Читать Любовь спирита
Когда иду я Подмосковьем, где пахнет мятою трава, хлеба мне кланяются в пояс – поет, поет моя душа-а-а!…
Эх, ядрена мать, душа, до чего ж ты хороша!…
Опа, опа, жареные раки! Приходи ко мне, чувиха, я живу в бараке!…
Эх, хорошо в стране советской жить, эх, хорошо не жать, не сеять, не косить!…
Примерно такого рода ахинею распевал я и декламировал, идя по душистой лесной поляне и помахивая пустой грибной корзинкой. И хотя нигде никаких хлебов уже нет и в помине, и расползающаяся раковая опухоль мегаполиса стремительно превращает мое родное Подмосковье в отхожее место, но на душе было хорошо и весело. Иначе не запел бы и не задекламировал.
Конечно, идти по грибы в эту пору было чистым безумием. Белые с подосиновиками уже прошли, а для опят пора еще не настала. Крутится под ногами всякая нечисть вроде поганок с мухоморами, да плебейские сыроежки нагло на глаза лезут: «Возьмите, возьмите меня, мужчина, не пожалеете, ублажу по полной программе всего лишь за сто рубликов!» Однако шляться по лесам без корзинки, распевая и декламируя нечто несусветное, было бы еще большим безумием. Потому что одинокий прохожий мог бы счесть человека без корзины, ведущего себя, с его точки зрения, не вполне адекватно, сбежавшим из психбольницы сумасшедшим, который может представлять реальную угрозу для жизни. В лучшем случае такого рода бдительные люди пускаются наутек. Что, конечно же, тоже прискорбно, поскольку расшатывать нервную систему соотечественников, и без того натерпевшихся лиха за последнее десятилетие, – дело постыдное. В худшем – уверенный в своих силах самооборонец может, спасая собственную жизнь, лишить жизни псевдоманьяка. То есть меня. Мне такой вариант абсолютно не импонировал, поэтому я и ходил, распевая и декламируя, с бесполезной корзинкой, которая придавала мне душевное спокойствие. Впрочем, такого рода бесполезных предметов, которые дают нам ощущение защищенности от двуногих собратьев, немало. Для москвича это паспорт, при наличии которого у него меньше шансов быть отметеленным в ментовке за здорово живешь. Для собаки – ошейник. Для иностранца – незнание русского языка, который при помощи неимоверного количества идиоматических выражений способен если не свести с ума, то завести в такое болото, откуда лишь один выход – в оккультизм.
Между тем поляна закончилась, и пошел лес. Который думал о чем-то своем, заодно присматривая, правильно ли птицы своих птенцов летать учат, что лисицы таскают своим лисятам, те ли березы долбят дятлы. В общем, в лесу неизменно становишься пантеистом, язычником. И лишь вырубив просторную поляну, закатав ее асфальтом и навтыкав на ней высоченных домов, начинаешь изредка поднимать хлебало к небу и думать о том, есть ли единый бог или же его нету. И многие, очень многие люди не паша, не сея и не собирая урожая, такого рода раздумьями очень неплохо кормятся.

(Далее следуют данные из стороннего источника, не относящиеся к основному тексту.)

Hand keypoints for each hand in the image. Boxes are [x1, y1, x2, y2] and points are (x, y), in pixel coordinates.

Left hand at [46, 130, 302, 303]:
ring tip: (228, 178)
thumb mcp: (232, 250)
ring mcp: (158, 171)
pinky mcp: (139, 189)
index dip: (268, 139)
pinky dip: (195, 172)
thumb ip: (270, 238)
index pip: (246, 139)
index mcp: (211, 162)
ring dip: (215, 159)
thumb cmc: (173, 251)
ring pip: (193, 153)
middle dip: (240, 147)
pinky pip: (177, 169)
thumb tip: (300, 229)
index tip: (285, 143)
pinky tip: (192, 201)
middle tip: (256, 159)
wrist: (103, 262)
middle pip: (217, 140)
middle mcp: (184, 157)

Короче, под пологом серьезного леса уже не до дурашливого пения и не до ернической декламации слов, которые вьются над тобой на поляне, словно праздные мотыльки, трудолюбивые пчелы и блядские, совершенно блядские мухи.

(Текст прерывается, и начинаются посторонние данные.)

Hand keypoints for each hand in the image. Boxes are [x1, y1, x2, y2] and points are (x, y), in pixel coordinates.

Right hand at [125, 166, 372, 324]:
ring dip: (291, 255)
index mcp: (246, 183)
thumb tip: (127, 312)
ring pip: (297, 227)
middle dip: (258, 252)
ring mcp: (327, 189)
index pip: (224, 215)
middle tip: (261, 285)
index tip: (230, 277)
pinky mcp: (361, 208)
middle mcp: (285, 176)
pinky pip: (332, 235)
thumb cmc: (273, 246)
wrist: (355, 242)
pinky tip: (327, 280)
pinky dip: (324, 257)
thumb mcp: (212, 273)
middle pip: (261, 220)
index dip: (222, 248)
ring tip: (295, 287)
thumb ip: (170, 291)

Поэтому я поднял палку и начал шебаршить ею в траве для очистки совести: десять минут пошебаршу и, если не найду десятка приличной породы грибов, то похерю это бесперспективное занятие. И пойду в Барково. Но не потому, что там якобы люди виртуозно матом ругаются. Отнюдь. Я там уже бывал неоднократно. И люди там точно такие же как и везде, – вконец испорченные телевизором. И даже более того, испорченные до какого-то автоматического идиотизма. Когда барковец вставляет в свою речь какое-нибудь значительное матерное слово, то вместо перла с его уст слетает мерзкий писк: «П-и-и-и». Было ли тому причиной то, что неподалеку от села находилась зарытая в землю мощная грибница полка Ракетных войск стратегического назначения или же имели место какие-то более метафизические причины, я не знал. Да и знать не хотел. С меня было достаточно того, что мне было доподлинно известно о наличии в барковском магазине «Богородской» водки очень приличного качества, а главное – конфет «Коровка» образца семидесятых годов, с которыми у меня связаны очень теплые воспоминания о возвращении с уборки урожая из одного из колхозов Серебрянопрудского района. В общем, конфеты мне были нужны для эстетического переживания, а «Богородская» для того, чтобы выпить ее с электриком Борисом и поговорить на всякие сопряженные с выпивкой темы. Ведь не станешь же пить с котом Гавриком, хотя тогда и можно было бы купить одну поллитровку вместо двух.